#### TASK OBJECTIVE:
Print the text of each of the following items verbatim, leaving the pictures out.
|---|
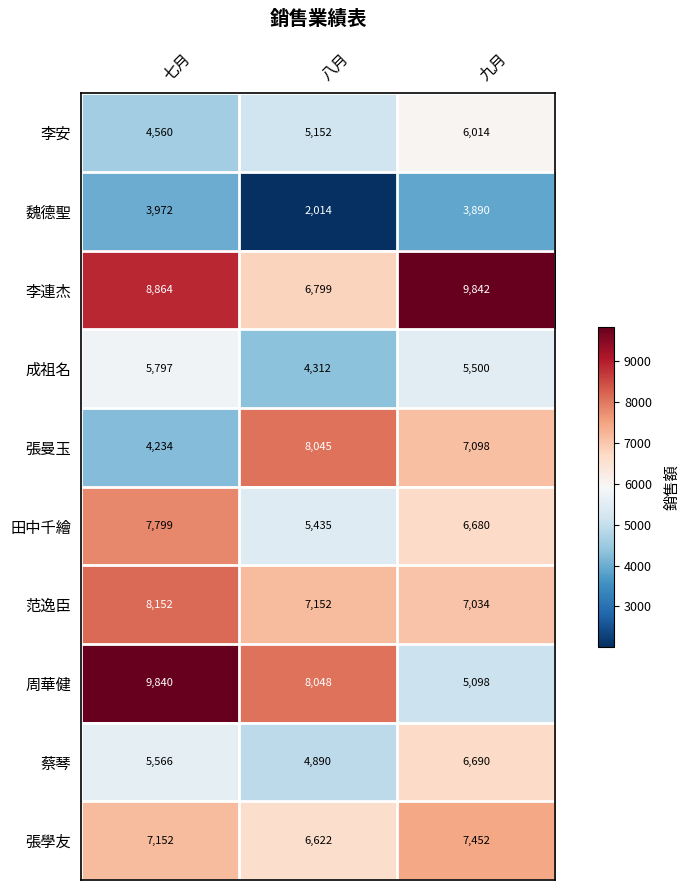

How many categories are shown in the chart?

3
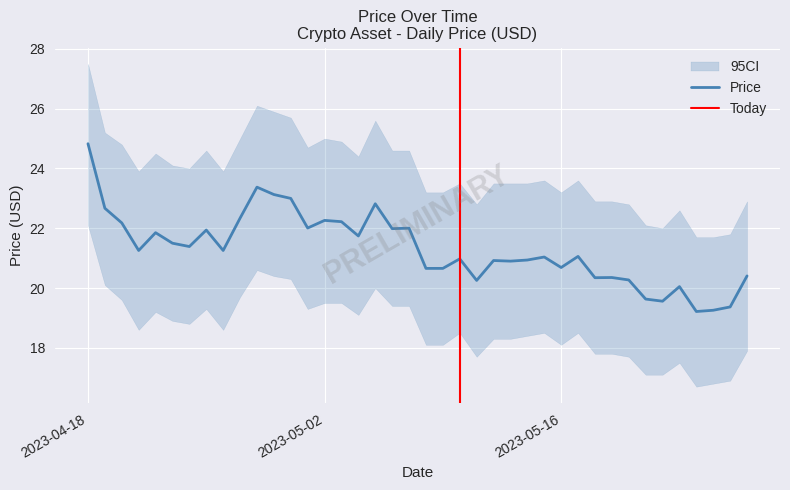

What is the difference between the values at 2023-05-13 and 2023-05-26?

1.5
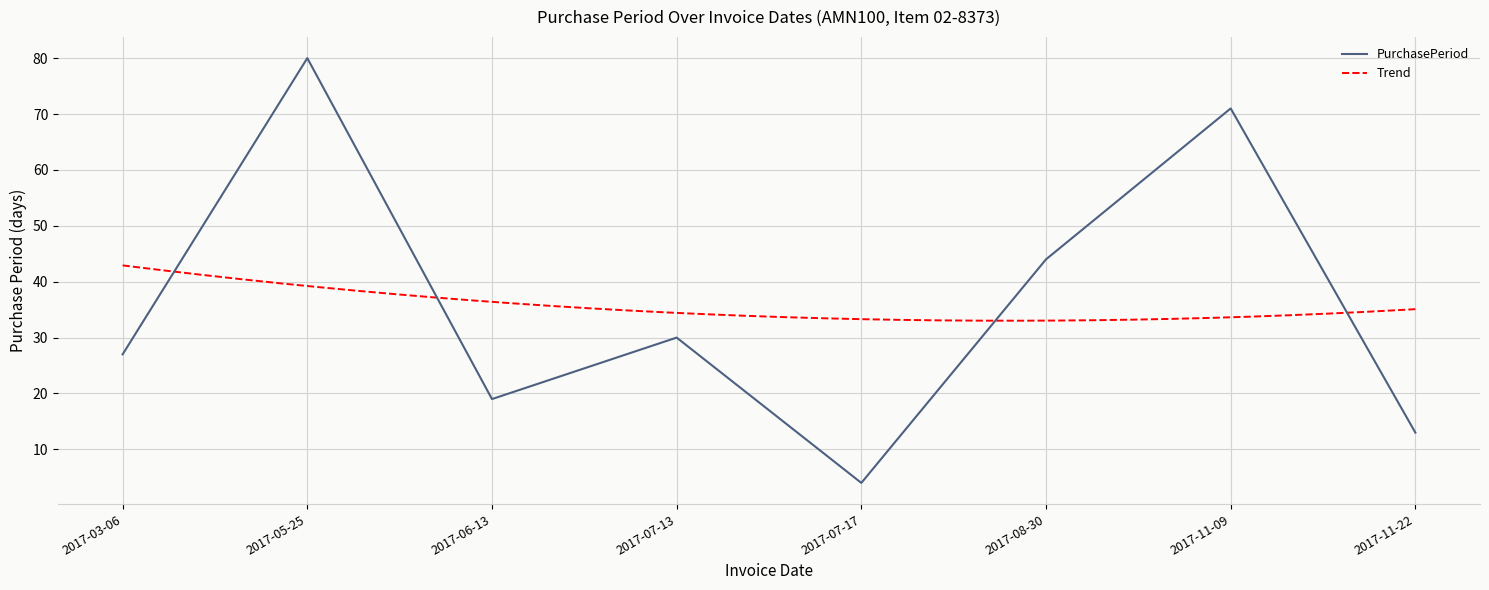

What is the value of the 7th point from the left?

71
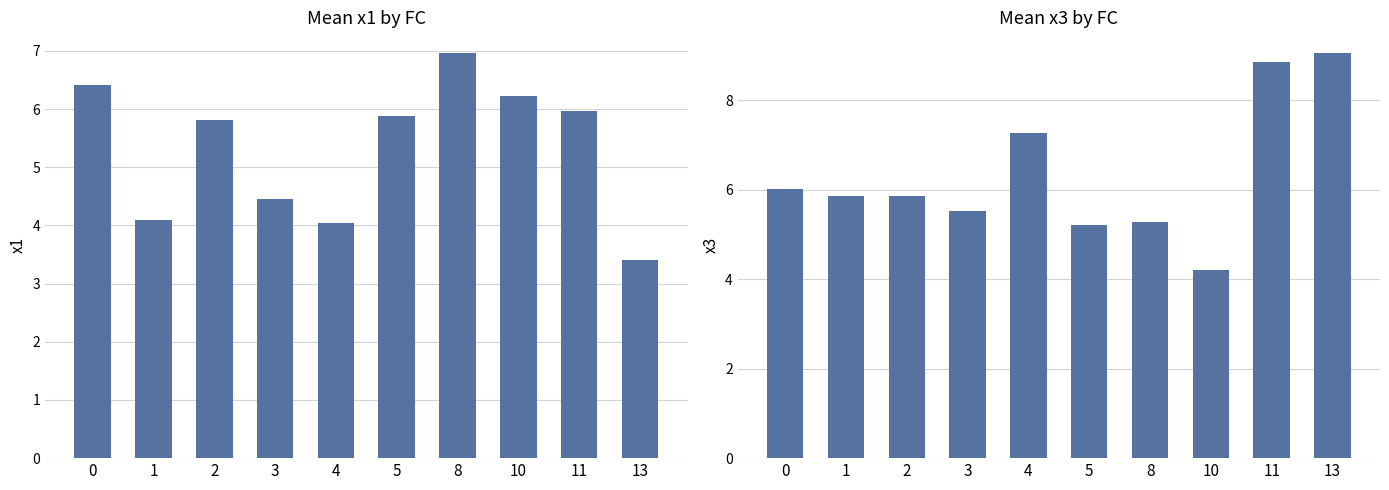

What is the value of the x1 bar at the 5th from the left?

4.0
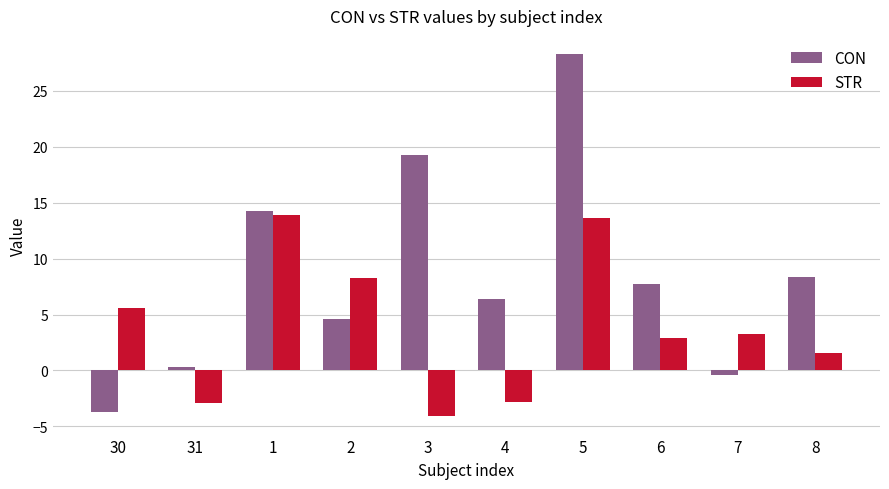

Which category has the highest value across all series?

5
|---|
#### RESPONSE AREA:
How many categories are shown in the chart?

3

What is the difference between the values at 2023-05-13 and 2023-05-26?

1.5

What is the value of the 7th point from the left?

71

What is the value of the x1 bar at the 5th from the left?

4.0

Which category has the highest value across all series?

5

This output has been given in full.